[Data entries]
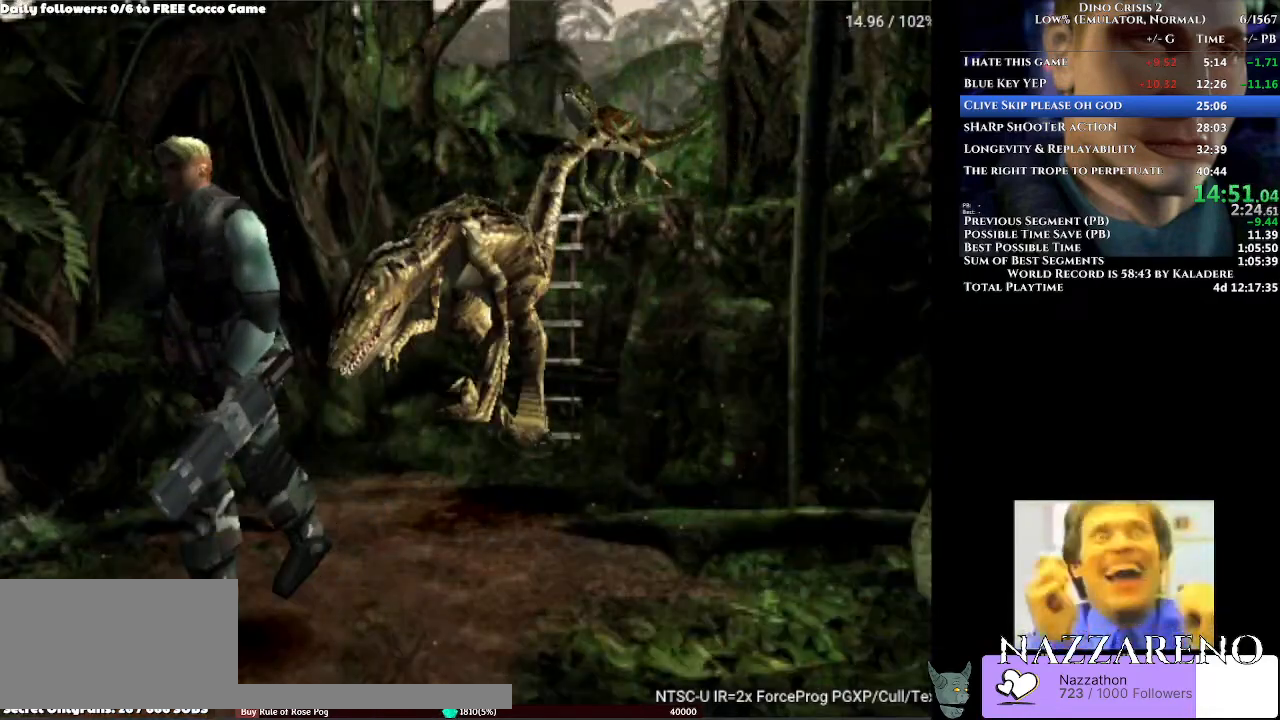
{"buttons": ["A", "DPAD_UP"], "left_stick": "center", "right_stick": "center", "events": []}
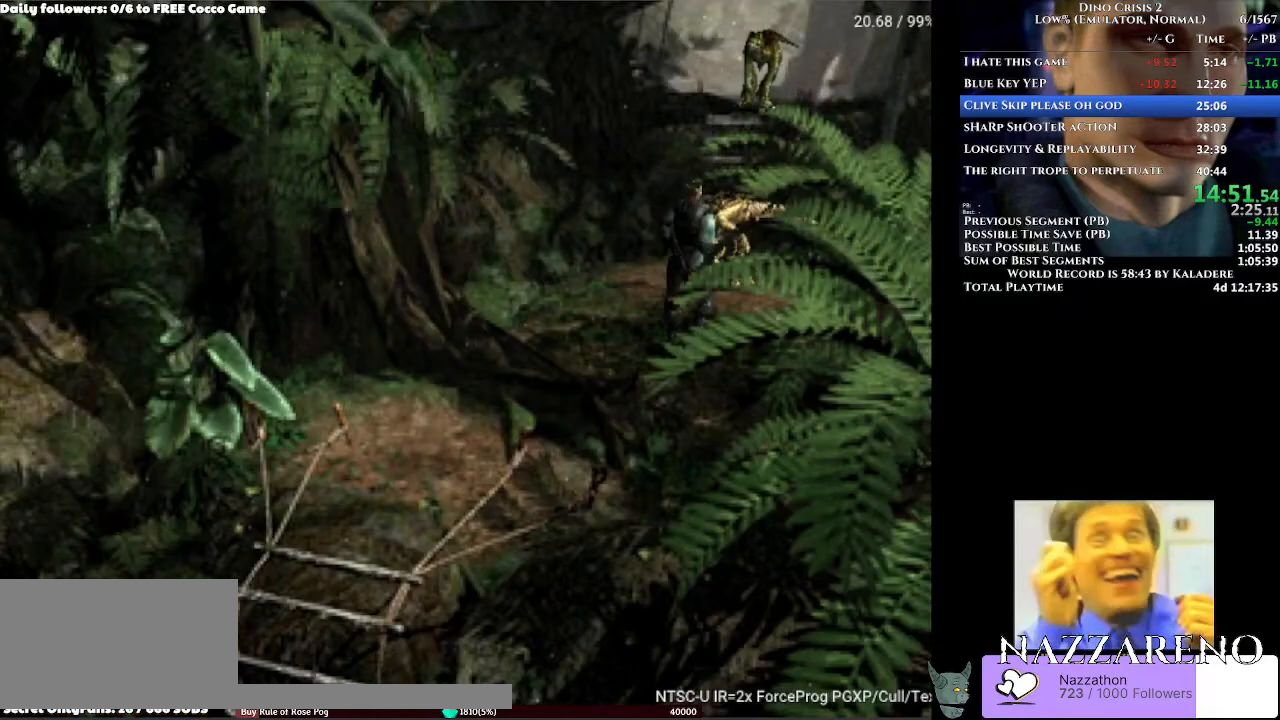
{"buttons": ["A", "DPAD_UP"], "left_stick": "center", "right_stick": "center", "events": []}
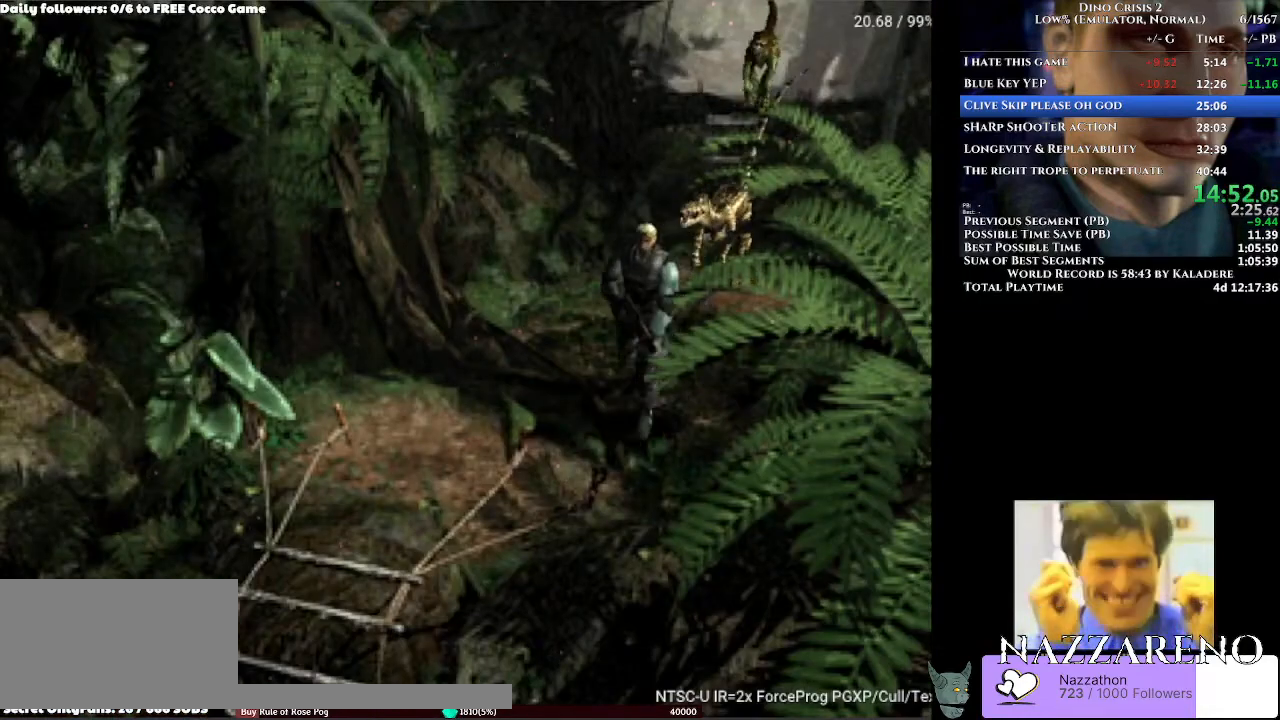
{"buttons": ["A", "DPAD_UP"], "left_stick": "center", "right_stick": "center", "events": [[133, "DPAD_RIGHT", "down"], [233, "DPAD_RIGHT", "up"]]}
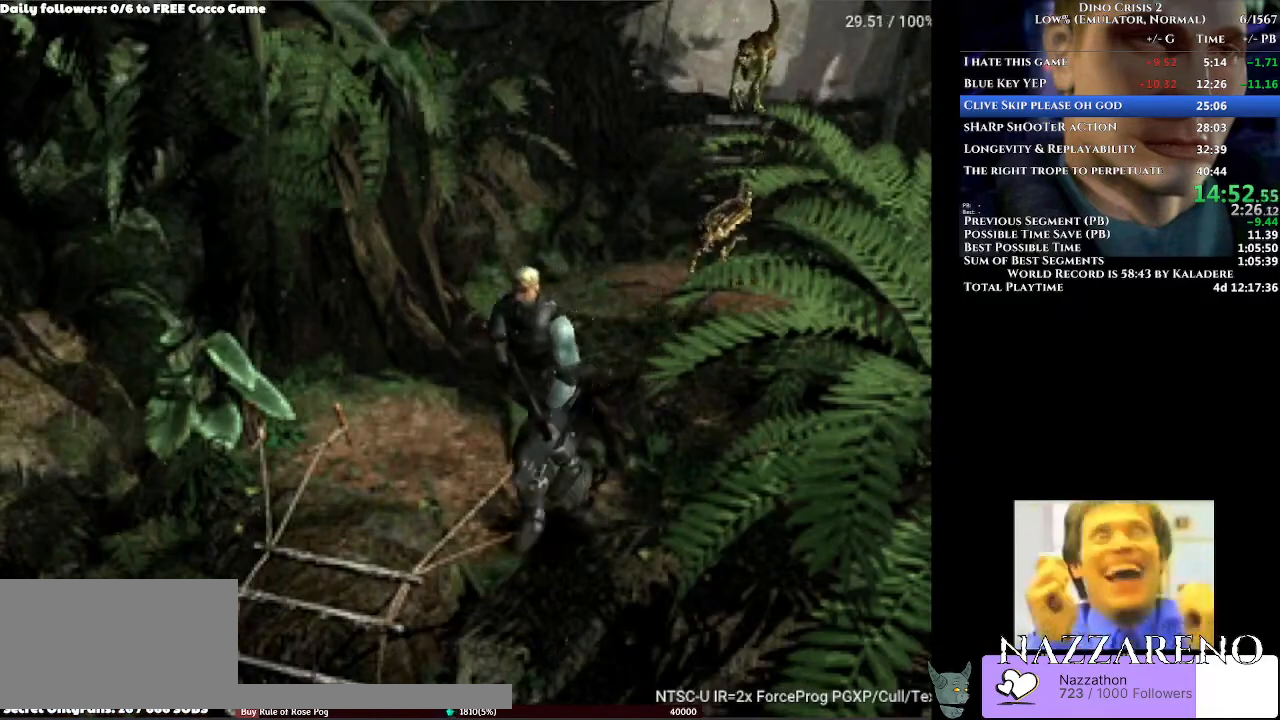
{"buttons": [], "left_stick": "center", "right_stick": "center", "events": [[200, "DPAD_UP", "up"], [267, "A", "up"]]}
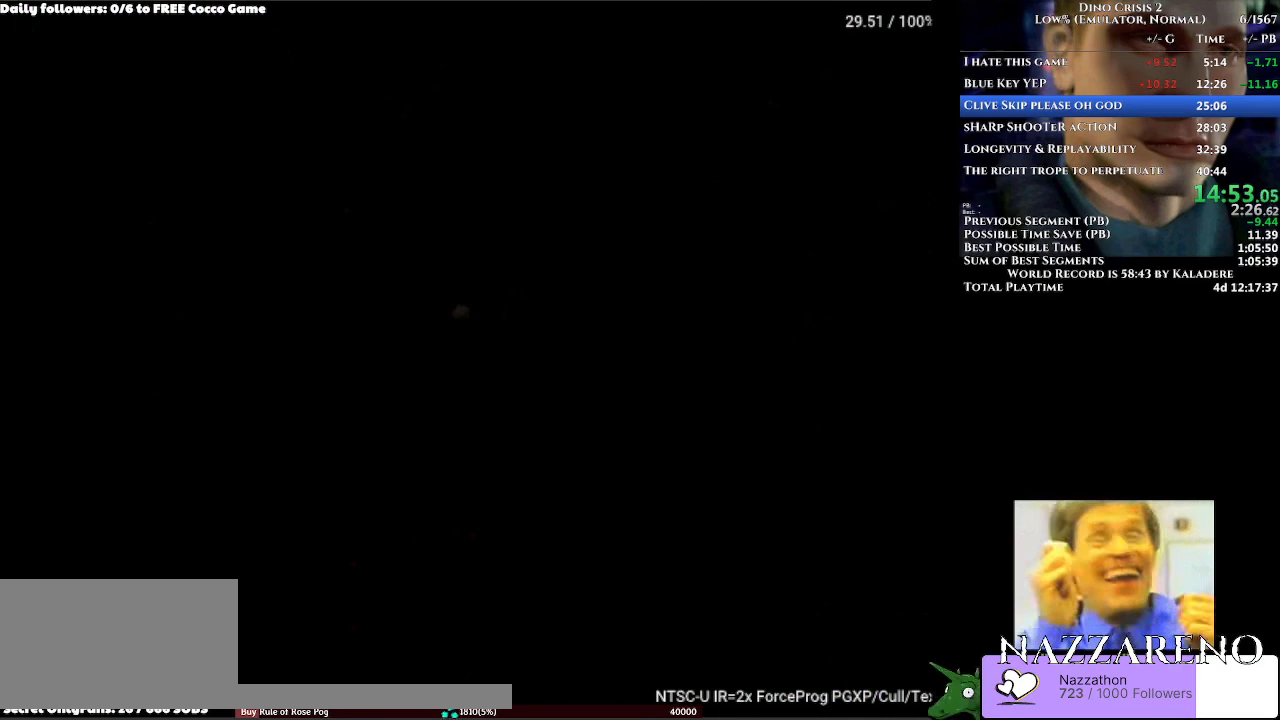
{"buttons": ["DPAD_UP", "DPAD_RIGHT"], "left_stick": "center", "right_stick": "center", "events": [[67, "DPAD_RIGHT", "down"], [67, "DPAD_UP", "down"]]}
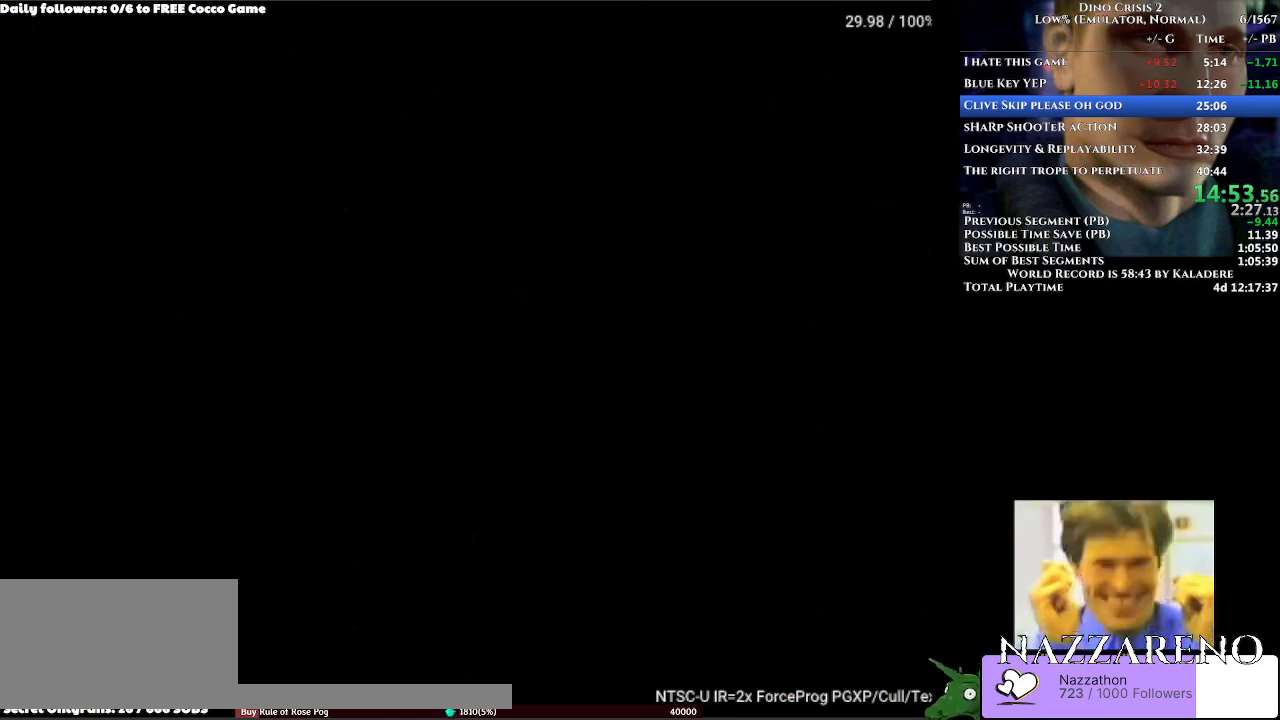
{"buttons": ["DPAD_UP", "DPAD_RIGHT"], "left_stick": "center", "right_stick": "center", "events": []}
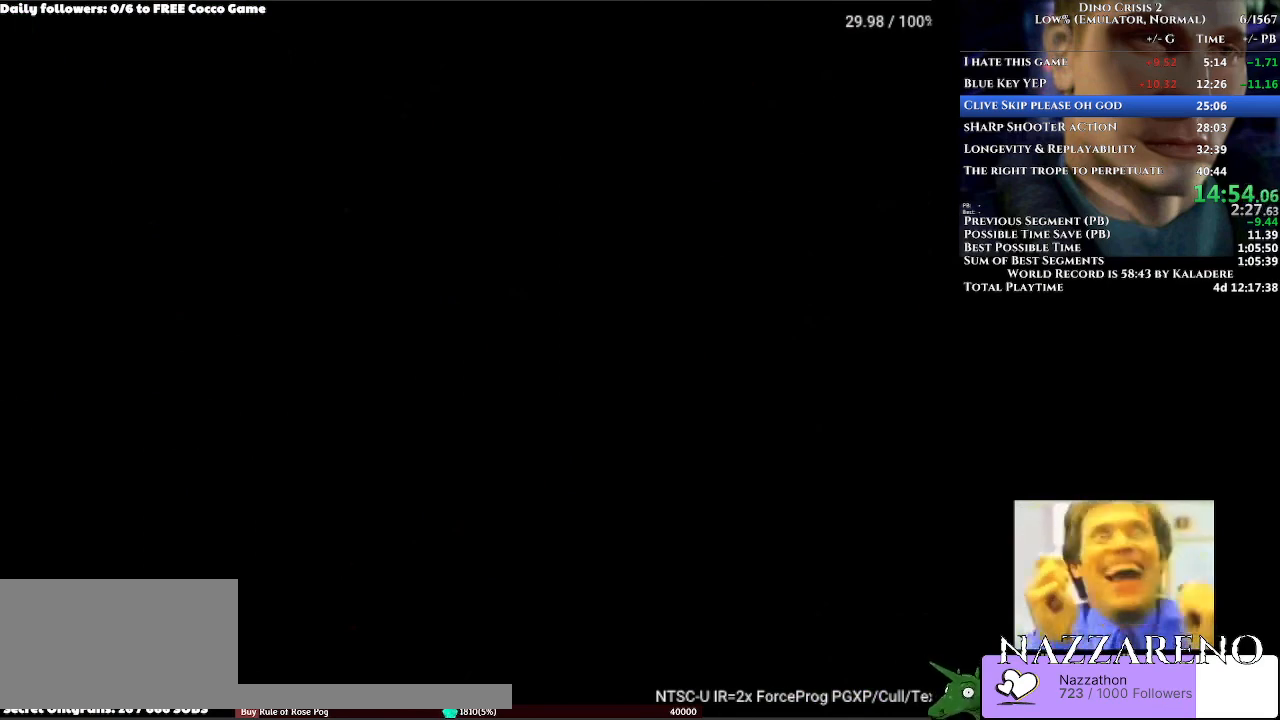
{"buttons": ["DPAD_UP"], "left_stick": "center", "right_stick": "center", "events": [[233, "DPAD_RIGHT", "up"]]}
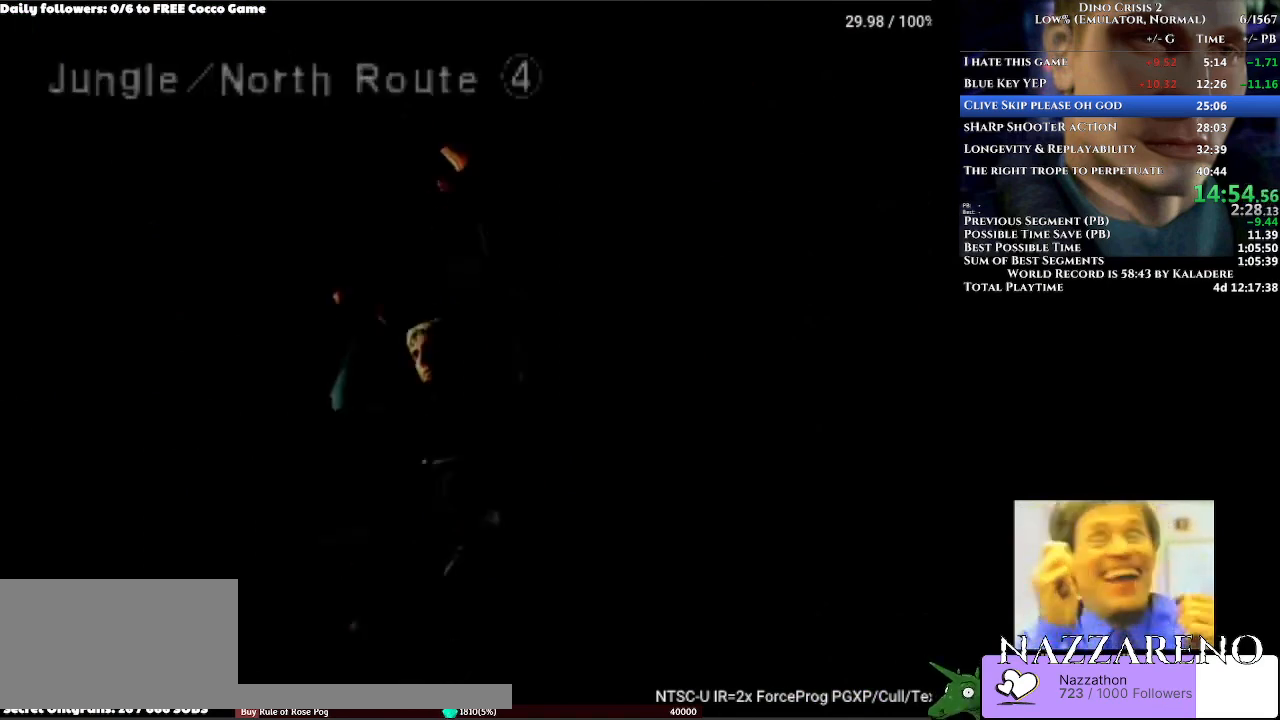
{"buttons": ["DPAD_UP"], "left_stick": "center", "right_stick": "center", "events": [[67, "DPAD_UP", "up"], [333, "DPAD_UP", "down"]]}
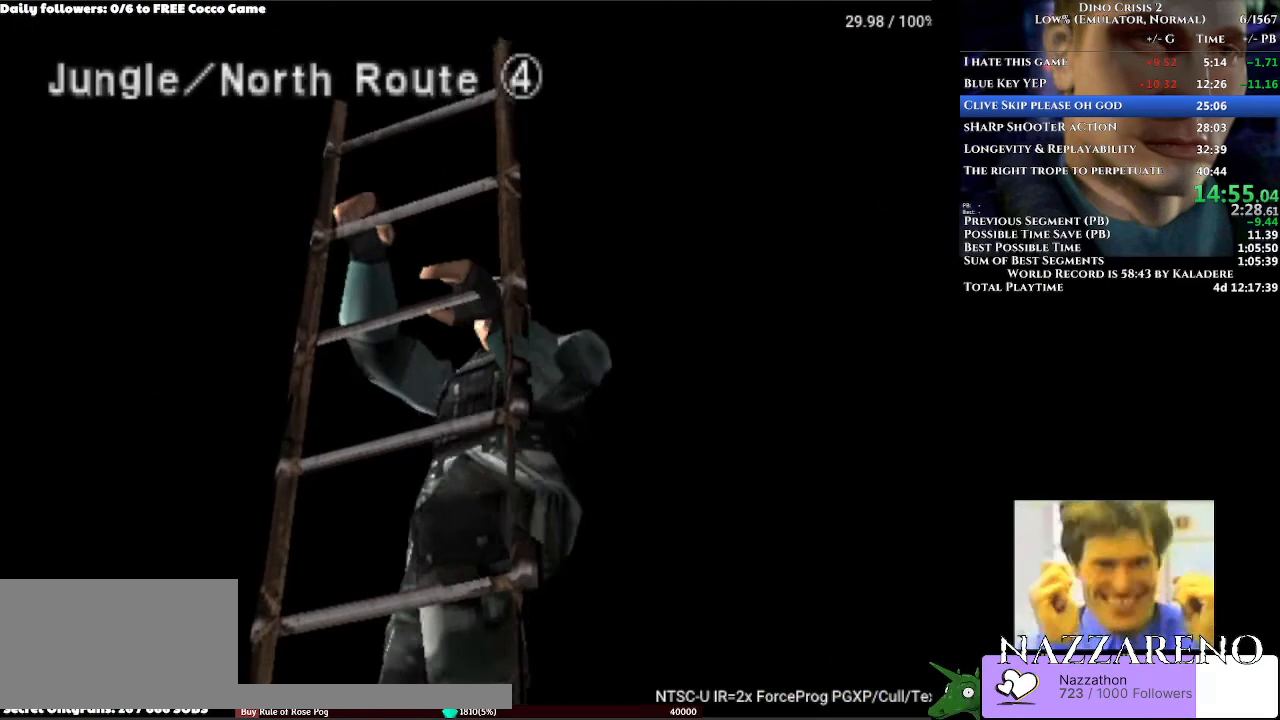
{"buttons": ["DPAD_UP"], "left_stick": "center", "right_stick": "center", "events": []}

▶ _Exercise description_
Without the pictures, retype all of the data above exactly.

▶ _Exercise response_
{"buttons": ["A", "DPAD_UP"], "left_stick": "center", "right_stick": "center", "events": []}
{"buttons": ["A", "DPAD_UP"], "left_stick": "center", "right_stick": "center", "events": []}
{"buttons": ["A", "DPAD_UP"], "left_stick": "center", "right_stick": "center", "events": [[133, "DPAD_RIGHT", "down"], [233, "DPAD_RIGHT", "up"]]}
{"buttons": [], "left_stick": "center", "right_stick": "center", "events": [[200, "DPAD_UP", "up"], [267, "A", "up"]]}
{"buttons": ["DPAD_UP", "DPAD_RIGHT"], "left_stick": "center", "right_stick": "center", "events": [[67, "DPAD_RIGHT", "down"], [67, "DPAD_UP", "down"]]}
{"buttons": ["DPAD_UP", "DPAD_RIGHT"], "left_stick": "center", "right_stick": "center", "events": []}
{"buttons": ["DPAD_UP"], "left_stick": "center", "right_stick": "center", "events": [[233, "DPAD_RIGHT", "up"]]}
{"buttons": ["DPAD_UP"], "left_stick": "center", "right_stick": "center", "events": [[67, "DPAD_UP", "up"], [333, "DPAD_UP", "down"]]}
{"buttons": ["DPAD_UP"], "left_stick": "center", "right_stick": "center", "events": []}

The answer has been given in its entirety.